PROBLEM LINK:
Practice
Contest: Division 1
Contest: Division 2
Contest: Division 3
Contest: Division 4
Author: Utkarsh Gupta
Preparer: Jeevan Jyot Singh
Testers: Abhinav Sharma, Venkata Nikhil Medam
Editorialist: Nishank Suresh
DIFFICULTY:
1171
PREREQUISITES:
Frequency tables
PROBLEM:
Given an array A, report whether it has a dominant element, i.e, an element whose frequency is larger than the frequency of any other element.
EXPLANATION:
Let M be the maximum frequency of any element in A. Then,
- If there are two or more elements with frequency M, there cannot be a dominant element
- Otherwise, there is a unique element with frequency M, which is a dominant element
To check these cases, all that needs to be done is to know the frequency of every element of A. Note that computing frequencies by iterating across the entire array each time might be too slow, because it can be a complexity of \mathcal{O}(N^2) in the worst case.
Instead, we build the frequency array of A. This can be done as follows:
- Let F be our frequency array. Since every element in A lies between 1 and N, it is enough to have F be of length N.
- Initialize F with zeroes.
- Then, for each i from 1 to N, add 1 to F_{A_i}.
- At the end of this, F_x holds the number of times x appears in A.

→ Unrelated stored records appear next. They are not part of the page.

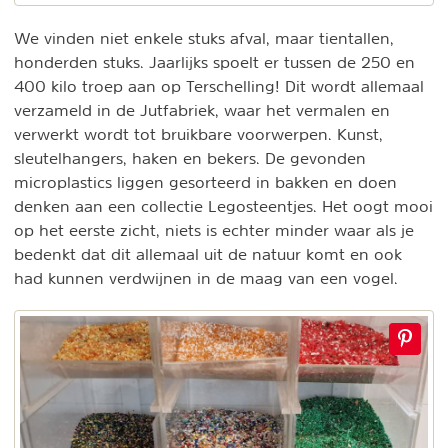
We vinden niet enkele stuks afval, maar tientallen,
honderden stuks. Jaarlijks spoelt er tussen de 250 en
400 kilo troep aan op Terschelling! Dit wordt allemaal
verzameld in de Jutfabriek, waar het vermalen en
verwerkt wordt tot bruikbare voorwerpen. Kunst,
sleutelhangers, haken en bekers. De gevonden
microplastics liggen gesorteerd in bakken en doen
denken aan een collectie Legosteentjes. Het oogt mooi
op het eerste zicht, niets is echter minder waar als je
bedenkt dat dit allemaal uit de natuur komt en ook
had kunnen verdwijnen in de maag van een vogel.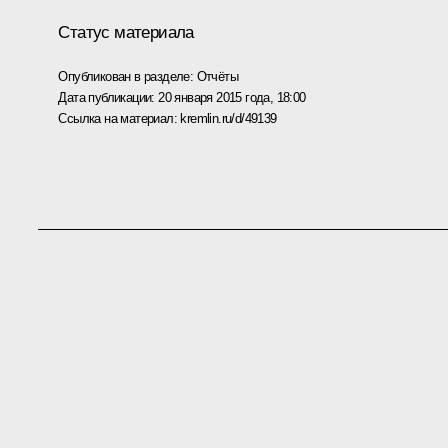
Статус материала
Опубликован в разделе:
Отчёты
Дата публикации:
20 января 2015 года, 18:00
Ссылка на материал:
kremlin.ru/d/49139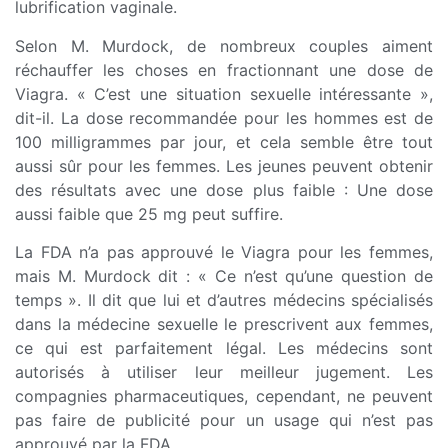
lubrification vaginale.
Selon M. Murdock, de nombreux couples aiment
réchauffer les choses en fractionnant une dose de
Viagra. « C’est une situation sexuelle intéressante »,
dit-il. La dose recommandée pour les hommes est de
100 milligrammes par jour, et cela semble être tout
aussi sûr pour les femmes. Les jeunes peuvent obtenir
des résultats avec une dose plus faible : Une dose
aussi faible que 25 mg peut suffire.
La FDA n’a pas approuvé le Viagra pour les femmes,
mais M. Murdock dit : « Ce n’est qu’une question de
temps ». Il dit que lui et d’autres médecins spécialisés
dans la médecine sexuelle le prescrivent aux femmes,
ce qui est parfaitement légal. Les médecins sont
autorisés à utiliser leur meilleur jugement. Les
compagnies pharmaceutiques, cependant, ne peuvent
pas faire de publicité pour un usage qui n’est pas
approuvé par la FDA.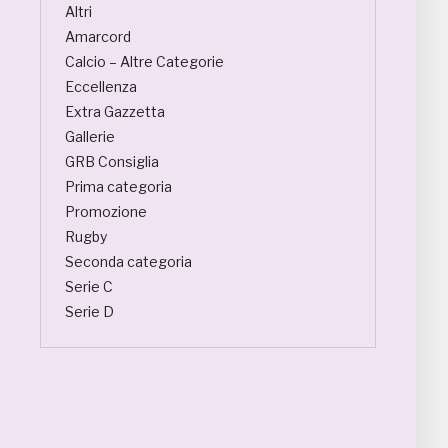
Altri
Amarcord
Calcio – Altre Categorie
Eccellenza
Extra Gazzetta
Gallerie
GRB Consiglia
Prima categoria
Promozione
Rugby
Seconda categoria
Serie C
Serie D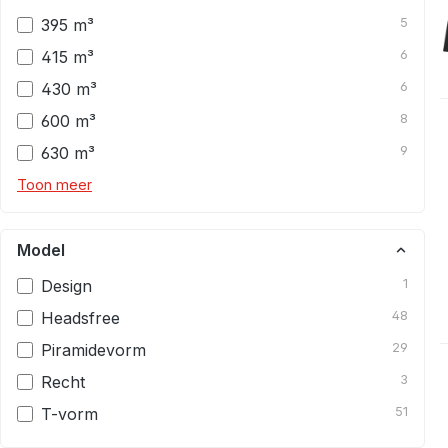
395 m³
5
415 m³
6
430 m³
6
600 m³
8
630 m³
9
Toon meer
Model
Design
1
Headsfree
48
Piramidevorm
29
Recht
3
T-vorm
51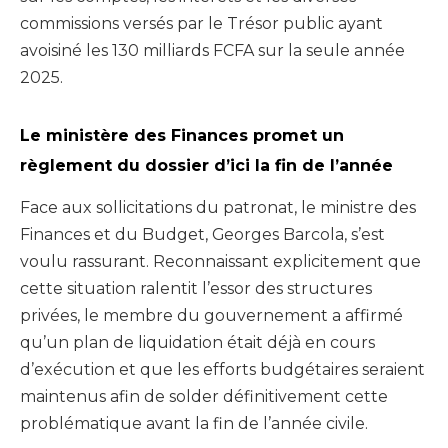
commissions versés par le Trésor public ayant
avoisiné les 130 milliards FCFA sur la seule année
2025.
Le ministère des Finances promet un
règlement du dossier d’ici la fin de l’année
Face aux sollicitations du patronat, le ministre des
Finances et du Budget, Georges Barcola, s’est
voulu rassurant. Reconnaissant explicitement que
cette situation ralentit l’essor des structures
privées, le membre du gouvernement a affirmé
qu’un plan de liquidation était déjà en cours
d’exécution et que les efforts budgétaires seraient
maintenus afin de solder définitivement cette
problématique avant la fin de l’année civile.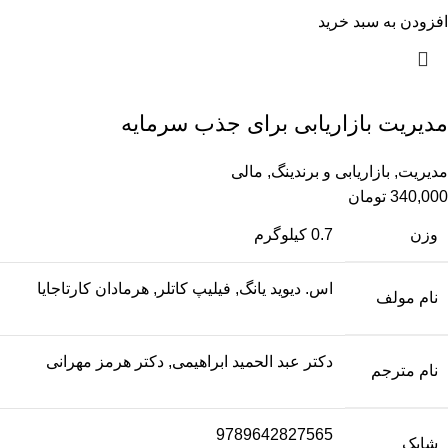
افزودن به سبد خرید
مدیریت بازاریابی برای جذب سرمایه
مدیریت
,
بازاریابی و برندینگ
,
مالی
340,000
تومان
وزن
0.7 کیلوگرم
اس. دیوید یانگ, فیلیپ کاتلر, هرمادان کارتاجایا
نام مولف
دکتر عبد الحمید ابراهیمی, دکتر هرمز مهرانی
نام مترجم
9789642827565
شابک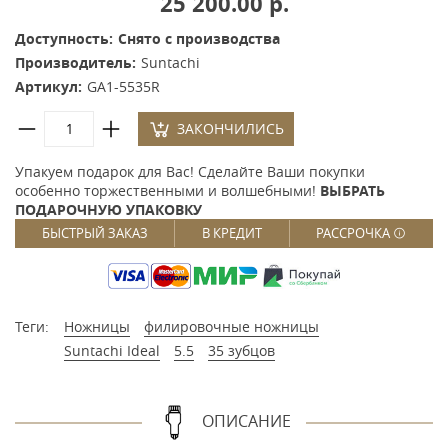
25 200.00 р.
Доступность:
Снято с производства
Производитель:
Suntachi
Артикул:
GA1-5535R
ЗАКОНЧИЛИСЬ
Упакуем подарок для Вас! Сделайте Ваши покупки
особенно торжественными и волшебными!
ВЫБРАТЬ
ПОДАРОЧНУЮ УПАКОВКУ
БЫСТРЫЙ ЗАКАЗ
В КРЕДИТ
РАССРОЧКА
Теги:
Ножницы
филировочные ножницы
Suntachi Ideal
5.5
35 зубцов
ОПИСАНИЕ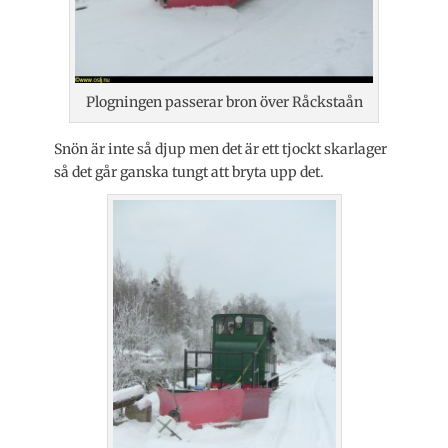
Plogningen passerar bron över Råckstaån
Snön är inte så djup men det är ett tjockt skarlager
så det går ganska tungt att bryta upp det.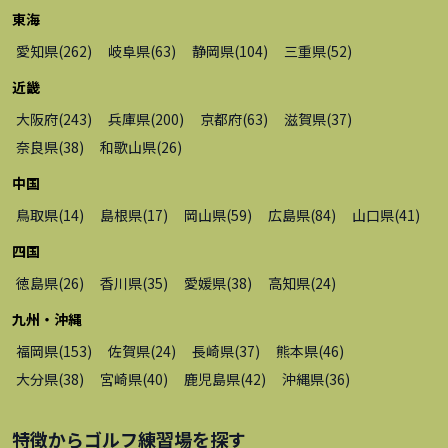
東海
愛知県
(
262
)
岐阜県
(
63
)
静岡県
(
104
)
三重県
(
52
)
近畿
大阪府
(
243
)
兵庫県
(
200
)
京都府
(
63
)
滋賀県
(
37
)
奈良県
(
38
)
和歌山県
(
26
)
中国
鳥取県
(
14
)
島根県
(
17
)
岡山県
(
59
)
広島県
(
84
)
山口県
(
41
)
四国
徳島県
(
26
)
香川県
(
35
)
愛媛県
(
38
)
高知県
(
24
)
九州・沖縄
福岡県
(
153
)
佐賀県
(
24
)
長崎県
(
37
)
熊本県
(
46
)
大分県
(
38
)
宮崎県
(
40
)
鹿児島県
(
42
)
沖縄県
(
36
)
特徴から
ゴルフ練習場
を探す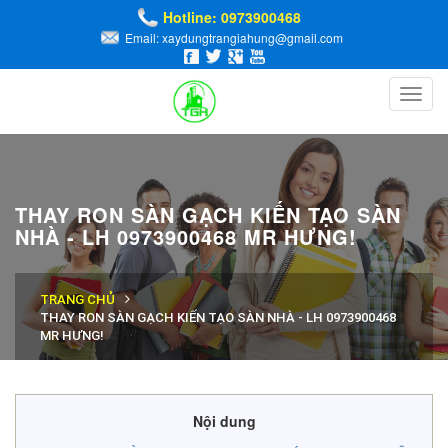
Hotline: 0973900468
Email: xaydungtrangiahung@gmail.com
Toggl
navig
THAY RON SÀN GẠCH KIẾN TẠO SÀN
NHÀ - LH 0973900468 MR HƯNG!
TRANG CHỦ
THAY RON SÀN GẠCH KIẾN TẠO SÀN NHÀ - LH 0973900468
MR HƯNG!
Nội dung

Now that we have F, we can solve the problem as mentioned in the first step. Let M be the maximum element of F, and then check whether M appears exactly once in F (in which case the answer is “Yes”) or more than once (in which case the answer is “No”).
TIME COMPLEXITY:
\mathcal{O}(N) per test case.
CODE:
Tester (C++)
// Tester: Nikhil_Medam
#include <bits/stdc++.h>
using namespace std;
#define endl "\n"
const int N = 1e3 + 5;
int t, n, a[N];
unordered_map<int,int> freq;
int32_t main() {
cin >> t;
while(t--) {
freq.clear();
cin >> n;
for(int i = 1; i <= n; i++) {
cin >> a[i];
freq[a[i]]++;
}
int max_freq = 0, max_freq_count = 0;
for(auto &i: freq) {
if(i.second > max_freq) {
max_freq = i.second;
max_freq_count = 1;
}
else if(i.second == max_freq) {
max_freq_count++;
}
}
if(max_freq_count == 1) {
cout << "YES" << endl;
}
else {
cout << "NO" << endl;
}
}
return 0;
}
Editorialist (Python)
for _ in range(int(input())):
n = int(input())
a = list(map(int, input().split()))
freq = [0]*(n+1)
for x in a:
freq[x] += 1
mx = max(freq)
print('yes' if freq.count(mx) == 1 else 'no')